In a down economy, the rich get richer and the poor go broke
Posted by: Beth Pariseau
In an economic downturn, not everybody makes it through in one piece. Though the storage market has fared better than many (apparently the list of things in life you can count on has been expanded to three: death, taxes and data growth), it isn’t without its casualties. Ciprico and Agami are the two latest.
The Minneapolis-Star Tribune reports that storage controller startup Ciprico has filed for Chapter 11 bankruptcy. According to an analyst quoted in the Star-Tribune story, “Ciprico spent too much cash last year building a sales force to sell a radical new disk storage product that consisted only of software rather than a computer device…Ciprico had the funds and burned them up too quickly.”

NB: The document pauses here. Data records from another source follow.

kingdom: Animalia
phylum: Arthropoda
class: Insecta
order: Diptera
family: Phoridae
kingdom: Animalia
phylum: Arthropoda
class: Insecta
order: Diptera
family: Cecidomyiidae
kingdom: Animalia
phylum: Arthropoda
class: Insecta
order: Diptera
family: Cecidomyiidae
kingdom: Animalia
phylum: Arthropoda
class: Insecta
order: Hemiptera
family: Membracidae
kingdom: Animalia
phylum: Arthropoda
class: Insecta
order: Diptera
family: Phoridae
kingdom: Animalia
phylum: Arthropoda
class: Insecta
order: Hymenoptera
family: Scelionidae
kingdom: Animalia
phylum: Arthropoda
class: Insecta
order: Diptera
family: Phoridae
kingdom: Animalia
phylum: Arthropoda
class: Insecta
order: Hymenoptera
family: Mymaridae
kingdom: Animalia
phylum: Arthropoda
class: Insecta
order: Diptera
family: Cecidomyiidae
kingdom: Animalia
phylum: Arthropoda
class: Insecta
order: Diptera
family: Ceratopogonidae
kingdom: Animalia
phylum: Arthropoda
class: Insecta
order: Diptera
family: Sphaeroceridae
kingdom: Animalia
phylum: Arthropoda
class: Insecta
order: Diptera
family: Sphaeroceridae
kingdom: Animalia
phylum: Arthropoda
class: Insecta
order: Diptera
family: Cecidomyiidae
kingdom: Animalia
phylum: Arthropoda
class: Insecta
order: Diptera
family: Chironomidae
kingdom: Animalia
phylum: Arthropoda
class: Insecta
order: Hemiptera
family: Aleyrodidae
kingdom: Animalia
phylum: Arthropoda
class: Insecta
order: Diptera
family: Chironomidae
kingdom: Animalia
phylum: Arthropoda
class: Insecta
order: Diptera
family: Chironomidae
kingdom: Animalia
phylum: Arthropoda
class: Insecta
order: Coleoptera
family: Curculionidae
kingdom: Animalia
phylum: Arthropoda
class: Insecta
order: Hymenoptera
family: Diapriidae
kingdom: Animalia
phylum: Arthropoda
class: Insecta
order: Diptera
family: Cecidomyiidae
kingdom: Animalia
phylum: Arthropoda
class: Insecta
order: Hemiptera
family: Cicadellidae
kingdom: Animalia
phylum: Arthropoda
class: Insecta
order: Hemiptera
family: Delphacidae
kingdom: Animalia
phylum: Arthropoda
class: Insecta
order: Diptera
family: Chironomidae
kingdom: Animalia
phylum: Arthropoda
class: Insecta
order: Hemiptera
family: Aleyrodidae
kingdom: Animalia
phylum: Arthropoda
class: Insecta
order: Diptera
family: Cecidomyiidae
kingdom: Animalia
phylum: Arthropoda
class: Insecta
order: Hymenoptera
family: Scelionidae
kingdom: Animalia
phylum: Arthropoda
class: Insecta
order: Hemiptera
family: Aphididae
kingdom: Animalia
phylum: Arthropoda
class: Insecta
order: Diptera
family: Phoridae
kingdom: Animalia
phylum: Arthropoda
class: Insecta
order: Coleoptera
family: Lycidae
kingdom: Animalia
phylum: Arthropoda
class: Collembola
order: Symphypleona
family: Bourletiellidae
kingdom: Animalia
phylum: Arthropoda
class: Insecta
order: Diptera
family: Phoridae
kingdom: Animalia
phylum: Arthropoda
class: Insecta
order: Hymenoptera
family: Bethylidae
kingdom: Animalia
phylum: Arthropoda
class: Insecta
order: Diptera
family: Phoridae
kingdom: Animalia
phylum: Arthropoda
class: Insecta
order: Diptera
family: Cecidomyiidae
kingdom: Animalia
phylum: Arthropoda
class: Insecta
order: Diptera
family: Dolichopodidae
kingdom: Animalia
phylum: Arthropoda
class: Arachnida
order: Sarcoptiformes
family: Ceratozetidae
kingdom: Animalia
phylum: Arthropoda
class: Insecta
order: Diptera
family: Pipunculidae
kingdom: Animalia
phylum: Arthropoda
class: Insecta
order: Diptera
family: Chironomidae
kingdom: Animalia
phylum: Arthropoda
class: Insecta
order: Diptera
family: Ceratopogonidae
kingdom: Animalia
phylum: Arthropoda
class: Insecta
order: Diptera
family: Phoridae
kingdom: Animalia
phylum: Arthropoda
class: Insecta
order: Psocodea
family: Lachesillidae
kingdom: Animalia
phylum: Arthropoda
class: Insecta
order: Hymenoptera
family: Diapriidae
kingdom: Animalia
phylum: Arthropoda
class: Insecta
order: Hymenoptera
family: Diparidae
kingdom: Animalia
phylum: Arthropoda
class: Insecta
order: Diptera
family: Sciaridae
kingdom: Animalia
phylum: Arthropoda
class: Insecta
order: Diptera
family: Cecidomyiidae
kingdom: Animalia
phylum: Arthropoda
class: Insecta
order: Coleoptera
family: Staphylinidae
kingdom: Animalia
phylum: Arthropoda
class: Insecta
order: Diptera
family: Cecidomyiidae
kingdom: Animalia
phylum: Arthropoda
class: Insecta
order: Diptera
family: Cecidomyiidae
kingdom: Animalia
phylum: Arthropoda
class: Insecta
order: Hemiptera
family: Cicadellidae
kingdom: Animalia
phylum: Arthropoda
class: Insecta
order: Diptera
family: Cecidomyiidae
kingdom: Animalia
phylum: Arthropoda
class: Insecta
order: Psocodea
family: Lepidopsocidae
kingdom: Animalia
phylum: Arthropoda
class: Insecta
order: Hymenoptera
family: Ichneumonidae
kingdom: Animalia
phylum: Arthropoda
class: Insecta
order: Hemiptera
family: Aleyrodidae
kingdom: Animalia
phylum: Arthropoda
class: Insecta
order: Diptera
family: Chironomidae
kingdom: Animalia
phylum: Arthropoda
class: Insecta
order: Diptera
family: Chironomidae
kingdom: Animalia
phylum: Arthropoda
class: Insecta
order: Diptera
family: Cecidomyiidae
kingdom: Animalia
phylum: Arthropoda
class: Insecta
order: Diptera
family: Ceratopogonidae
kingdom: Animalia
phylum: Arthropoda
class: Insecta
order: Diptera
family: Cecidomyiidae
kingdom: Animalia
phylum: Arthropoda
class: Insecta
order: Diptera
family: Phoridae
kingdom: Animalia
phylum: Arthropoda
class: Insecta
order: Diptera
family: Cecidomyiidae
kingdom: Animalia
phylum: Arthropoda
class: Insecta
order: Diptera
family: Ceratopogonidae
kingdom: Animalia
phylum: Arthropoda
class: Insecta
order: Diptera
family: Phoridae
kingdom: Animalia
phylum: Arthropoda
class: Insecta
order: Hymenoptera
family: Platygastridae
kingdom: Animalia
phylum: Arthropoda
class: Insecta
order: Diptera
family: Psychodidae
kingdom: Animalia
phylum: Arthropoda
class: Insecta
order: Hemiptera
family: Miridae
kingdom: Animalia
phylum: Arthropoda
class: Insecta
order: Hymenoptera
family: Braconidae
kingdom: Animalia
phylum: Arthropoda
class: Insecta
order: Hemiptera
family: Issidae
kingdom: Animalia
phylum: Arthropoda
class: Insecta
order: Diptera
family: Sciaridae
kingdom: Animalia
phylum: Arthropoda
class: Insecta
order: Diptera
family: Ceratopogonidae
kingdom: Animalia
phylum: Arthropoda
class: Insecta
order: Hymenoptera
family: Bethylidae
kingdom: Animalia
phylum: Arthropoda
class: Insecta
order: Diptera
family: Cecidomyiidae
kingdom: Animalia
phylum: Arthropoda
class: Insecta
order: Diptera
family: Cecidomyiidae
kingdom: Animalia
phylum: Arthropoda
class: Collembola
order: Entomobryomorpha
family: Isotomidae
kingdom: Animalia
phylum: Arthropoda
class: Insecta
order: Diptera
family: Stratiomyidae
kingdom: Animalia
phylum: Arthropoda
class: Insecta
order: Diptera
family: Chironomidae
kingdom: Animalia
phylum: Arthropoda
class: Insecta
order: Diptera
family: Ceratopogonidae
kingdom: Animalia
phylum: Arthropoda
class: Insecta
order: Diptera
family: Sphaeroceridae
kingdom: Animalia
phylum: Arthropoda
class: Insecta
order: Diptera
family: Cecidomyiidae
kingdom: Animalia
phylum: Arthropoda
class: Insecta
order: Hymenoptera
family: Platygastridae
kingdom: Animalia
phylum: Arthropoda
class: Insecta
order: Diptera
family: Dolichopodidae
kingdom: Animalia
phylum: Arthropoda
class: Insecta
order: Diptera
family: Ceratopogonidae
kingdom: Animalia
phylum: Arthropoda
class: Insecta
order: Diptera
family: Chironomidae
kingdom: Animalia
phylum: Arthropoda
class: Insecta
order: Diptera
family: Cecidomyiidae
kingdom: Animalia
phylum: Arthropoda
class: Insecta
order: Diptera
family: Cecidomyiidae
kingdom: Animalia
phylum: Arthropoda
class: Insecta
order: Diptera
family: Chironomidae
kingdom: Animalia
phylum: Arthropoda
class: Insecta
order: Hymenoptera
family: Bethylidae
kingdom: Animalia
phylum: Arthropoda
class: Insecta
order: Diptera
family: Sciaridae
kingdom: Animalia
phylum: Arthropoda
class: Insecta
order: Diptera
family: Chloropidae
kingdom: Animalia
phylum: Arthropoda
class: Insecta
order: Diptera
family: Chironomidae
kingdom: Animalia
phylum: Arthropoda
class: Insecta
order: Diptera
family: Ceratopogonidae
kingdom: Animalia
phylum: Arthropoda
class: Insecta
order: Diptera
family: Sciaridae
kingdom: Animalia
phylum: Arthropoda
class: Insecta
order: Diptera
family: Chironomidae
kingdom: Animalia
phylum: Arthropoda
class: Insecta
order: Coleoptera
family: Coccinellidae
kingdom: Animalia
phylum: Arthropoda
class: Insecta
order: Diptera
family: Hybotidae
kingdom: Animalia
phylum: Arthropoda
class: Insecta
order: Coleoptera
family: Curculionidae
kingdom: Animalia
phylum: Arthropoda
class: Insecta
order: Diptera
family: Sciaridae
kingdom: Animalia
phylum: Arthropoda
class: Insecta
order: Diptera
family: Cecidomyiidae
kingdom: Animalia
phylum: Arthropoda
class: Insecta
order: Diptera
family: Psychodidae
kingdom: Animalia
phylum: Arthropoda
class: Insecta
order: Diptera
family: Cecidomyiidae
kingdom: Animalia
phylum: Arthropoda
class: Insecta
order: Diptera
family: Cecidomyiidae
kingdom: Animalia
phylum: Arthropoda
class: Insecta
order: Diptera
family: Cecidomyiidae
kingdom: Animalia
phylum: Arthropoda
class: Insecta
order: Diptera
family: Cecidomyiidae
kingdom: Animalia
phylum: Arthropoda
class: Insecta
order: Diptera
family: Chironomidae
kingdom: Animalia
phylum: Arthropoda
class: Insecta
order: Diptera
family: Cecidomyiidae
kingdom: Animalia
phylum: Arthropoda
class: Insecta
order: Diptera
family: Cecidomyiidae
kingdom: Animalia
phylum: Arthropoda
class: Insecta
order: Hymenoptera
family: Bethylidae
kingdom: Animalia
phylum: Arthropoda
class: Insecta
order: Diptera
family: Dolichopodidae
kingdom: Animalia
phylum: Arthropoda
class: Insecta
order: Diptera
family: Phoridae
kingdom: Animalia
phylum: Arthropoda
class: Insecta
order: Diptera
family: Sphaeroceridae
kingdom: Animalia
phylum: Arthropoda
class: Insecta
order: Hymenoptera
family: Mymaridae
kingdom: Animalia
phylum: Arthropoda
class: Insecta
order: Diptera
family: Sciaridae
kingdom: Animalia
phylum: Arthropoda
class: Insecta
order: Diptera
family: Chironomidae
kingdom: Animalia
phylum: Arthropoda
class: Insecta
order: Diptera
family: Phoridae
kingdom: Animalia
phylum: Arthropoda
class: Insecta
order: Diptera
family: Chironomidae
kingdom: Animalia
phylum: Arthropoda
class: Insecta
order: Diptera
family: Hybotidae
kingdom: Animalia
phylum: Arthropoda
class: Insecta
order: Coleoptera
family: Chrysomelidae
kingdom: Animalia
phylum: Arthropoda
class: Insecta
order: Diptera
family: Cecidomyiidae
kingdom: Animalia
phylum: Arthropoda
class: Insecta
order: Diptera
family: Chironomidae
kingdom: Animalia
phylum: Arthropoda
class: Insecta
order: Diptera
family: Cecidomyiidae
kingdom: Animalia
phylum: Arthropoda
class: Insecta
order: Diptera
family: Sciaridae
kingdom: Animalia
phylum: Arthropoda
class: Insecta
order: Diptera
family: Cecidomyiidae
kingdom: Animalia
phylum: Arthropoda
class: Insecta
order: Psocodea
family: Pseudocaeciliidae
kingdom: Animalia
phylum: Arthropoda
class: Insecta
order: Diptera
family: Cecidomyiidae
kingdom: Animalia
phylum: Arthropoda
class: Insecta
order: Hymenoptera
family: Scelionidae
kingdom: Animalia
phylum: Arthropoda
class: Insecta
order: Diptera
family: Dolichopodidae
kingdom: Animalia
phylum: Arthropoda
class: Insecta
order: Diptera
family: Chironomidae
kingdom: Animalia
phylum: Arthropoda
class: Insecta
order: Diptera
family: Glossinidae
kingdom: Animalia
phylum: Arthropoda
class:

Ciprico reported a loss of $3 million on $2 million in revenue for the first quarter of this year, then laid off 30 percent of its staff in March. Ciprico CEO Steven Merrifield told the Star-Tribune he hopes to sell off the company’s technology
Poor judgment in the spending department may have been a factor, but Storagezilla also attributes the downfall of smaller companies to the general economic climate. “During a downturn the bigger players get bigger while the smaller ones collapse or are picked off via acquisition,” he wrote - in the midst of reporting that NAS vendor Agami has folded.
I since received confirmation from an Agami source that it has indeed gone out of business, although its web site and phone system are still functioning. In today’s economic climate, it wouldn’t be surprising if more ”on the bubble” storage companies bite the dust.